A circular disc is cut into twelve sectors whose areas are in an arithmetic sequence.

The angle of the largest sector is twice the angle of the smallest sector.

Find the size of the angle of the smallest sector.

METHOD 1

If the areas are in arithmetic sequence, then so are the angles.     (M1)

\( \Rightarrow {S_n} = \frac{n}{2}(a + l) \Rightarrow \frac{{12}}{2}(\theta + 2\theta ) = 18\theta \)     M1A1

\( \Rightarrow 18\theta = 2\pi \)     (A1)

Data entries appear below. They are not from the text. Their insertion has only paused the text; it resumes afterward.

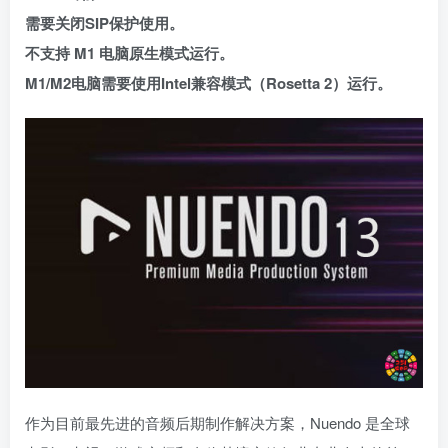
需要关闭SIP保护使用。
不支持 M1 电脑原生模式运行。
M1/M2电脑需要使用Intel兼容模式（Rosetta 2）运行。
作为目前最先进的音频后期制作解决方案，Nuendo 是全球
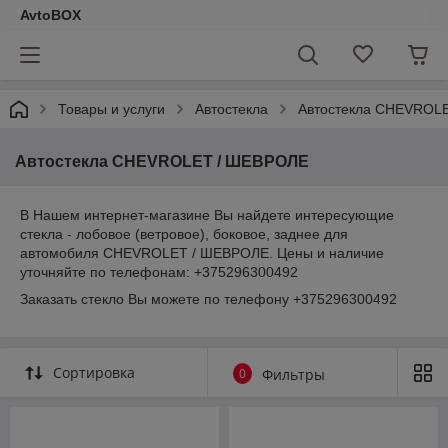
AvtoBOX
Товары и услуги
Автостекла
Автостекла CHEVROL
Автостекла CHEVROLET / ШЕВРОЛЕ
В Нашем интернет-магазине Вы найдете интересующие
стекла - лобовое (ветровое), боковое, заднее для
автомобиля CHEVROLET / ШЕВРОЛЕ. Цены и наличие
уточняйте по телефонам: +375296300492
Заказать стекло Вы можете по телефону +375296300492
Сортировка
0
Фильтры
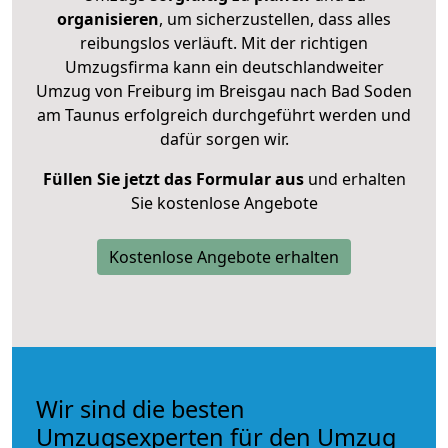
organisieren
, um sicherzustellen, dass alles
reibungslos verläuft. Mit der richtigen
Umzugsfirma kann ein deutschlandweiter
Umzug von Freiburg im Breisgau nach Bad Soden
am Taunus erfolgreich durchgeführt werden und
dafür sorgen wir.
Füllen Sie jetzt das Formular aus
und erhalten
Sie kostenlose Angebote
Kostenlose Angebote erhalten
Wir sind die besten
Umzugsexperten für den Umzug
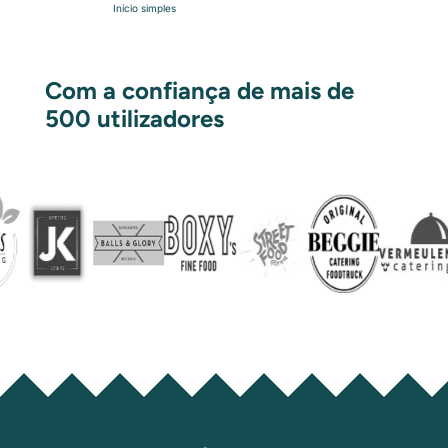
Início simples
Com a confiança de mais de
500 utilizadores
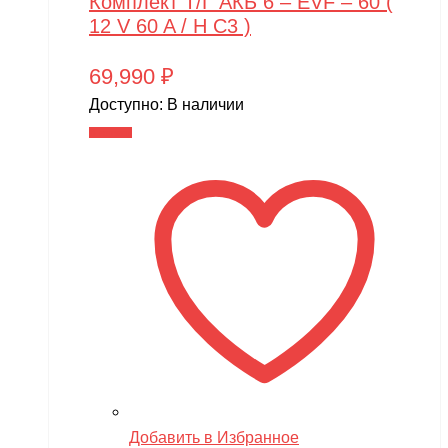
Комплект Т/Г АКБ 6 – EVF – 60 (
12 V 60 A / H C3 )
69,990
₽
Доступно:
В наличии
В корзину
Добавить в Избранное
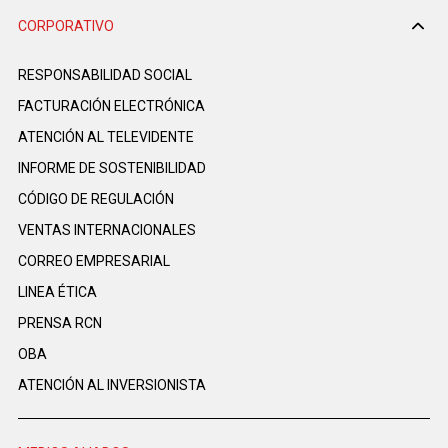
CORPORATIVO
RESPONSABILIDAD SOCIAL
FACTURACIÓN ELECTRÓNICA
ATENCIÓN AL TELEVIDENTE
INFORME DE SOSTENIBILIDAD
CÓDIGO DE REGULACIÓN
VENTAS INTERNACIONALES
CORREO EMPRESARIAL
LINEA ÉTICA
PRENSA RCN
OBA
ATENCIÓN AL INVERSIONISTA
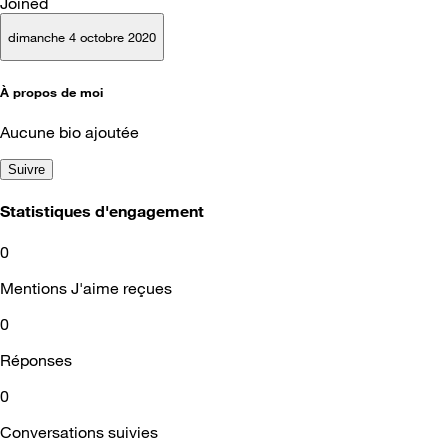
Joined
dimanche 4 octobre 2020
À propos de moi
Aucune bio ajoutée
Suivre
Statistiques d'engagement
0
Mentions J'aime reçues
0
Réponses
0
Conversations suivies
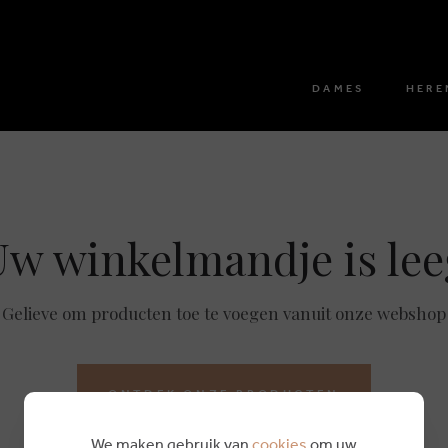
DAMES
HERE
Uw winkelmandje is lee
Gelieve om producten toe te voegen vanuit onze webshop
ONTDEK ONZE PRODUCTEN
We maken gebruik van
cookies
om uw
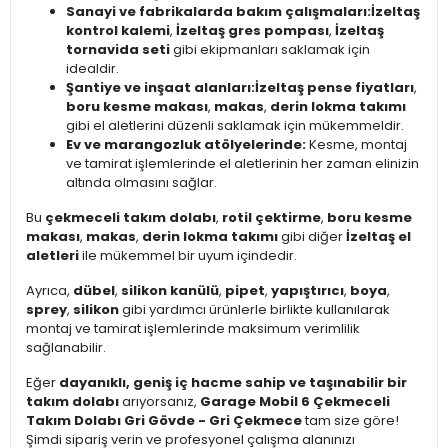
Sanayi ve fabrikalarda bakım çalışmaları:
İzeltaş
kontrol kalemi
,
İzeltaş gres pompası
,
İzeltaş
tornavida seti
gibi ekipmanları saklamak için
idealdir.
Şantiye ve inşaat alanları:
İzeltaş pense fiyatları
,
boru kesme makası
,
makas
,
derin lokma takımı
gibi el aletlerini düzenli saklamak için mükemmeldir.
Ev ve marangozluk atölyelerinde:
Kesme, montaj
ve tamirat işlemlerinde el aletlerinin her zaman elinizin
altında olmasını sağlar.
Bu
çekmeceli takım dolabı
,
rotil çektirme
,
boru kesme
makası
,
makas
,
derin lokma takımı
gibi diğer
İzeltaş el
aletleri
ile mükemmel bir uyum içindedir.
Ayrıca,
dübel
,
silikon kanülü
,
pipet
,
yapıştırıcı
,
boya
,
sprey
,
silikon
gibi yardımcı ürünlerle birlikte kullanılarak
montaj ve tamirat işlemlerinde maksimum verimlilik
sağlanabilir.
Eğer
dayanıklı, geniş iç hacme sahip ve taşınabilir bir
takım dolabı
arıyorsanız,
Garage Mobil 6 Çekmeceli
Takım Dolabı Gri Gövde - Gri Çekmece
tam size göre!
Şimdi sipariş verin ve profesyonel çalışma alanınızı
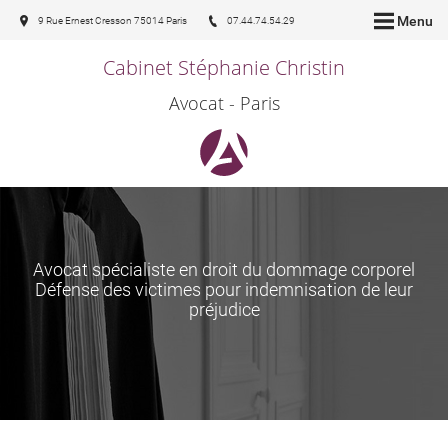
Menu
9 Rue Ernest Cresson 75014 Paris
07.44.74.54.29
Cabinet Stéphanie Christin
Avocat - Paris
Avocat spécialiste en droit du dommage corporel
Défense des victimes pour indemnisation de leur
préjudice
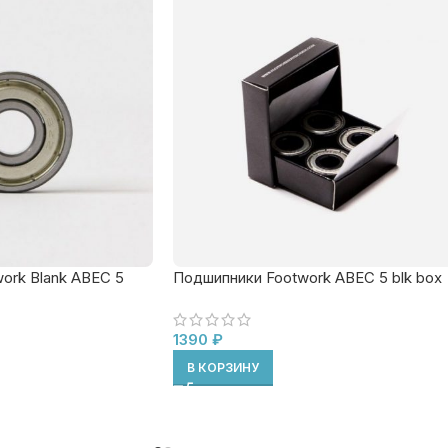
ork Blank ABEC 5
Подшипники Footwork ABEC 5 blk box
1390
₽
В КОРЗИНУ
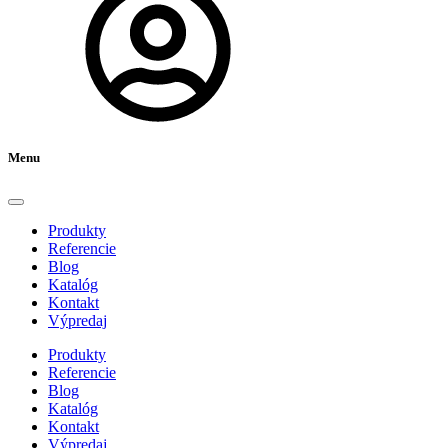
Menu
Produkty
Referencie
Blog
Katalóg
Kontakt
Výpredaj
Produkty
Referencie
Blog
Katalóg
Kontakt
Výpredaj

\(\theta = \frac{\pi }{9}\)     (accept \(20^\circ \))     A1

[5 marks] 

METHOD 2

\({{\text{a}}_{12}} = 2{a_1}\)     (M1)

\(\frac{{12}}{2}({a_1} + 2{a_1}) = \pi {r^2}\)     M1A1

\(3{a_1} = \frac{{\pi {r^2}}}{6}\)

\(\frac{3}{2}{r^2}\theta = \frac{{\pi {r^2}}}{6}\)     (A1)

\(\theta = \frac{{2\pi }}{{18}} = \frac{\pi }{9}\)     (accept \(20^\circ \))     A1

[5 marks] 

METHOD 3

Let smallest angle = a , common difference = d

\(a + 11d = 2a\)     (M1)

\(a = 11d\)     A1

\({S_n} = \frac{{12}}{2}(2a + 11d) = 2\pi \)     M1

\(6(2a + a) = 2\pi \)     (A1)

\(18a = 2\pi \)

\(a = \frac{\pi }{9}\)     (accept \(20^\circ \))     A1

[5 marks]

Stronger candidates had little problem with this question, but a significant minority of weaker candidates were unable to access the question or worked with area and very quickly became confused. Candidates who realised that the area of each sector was proportional to the angle usually gained the correct answer.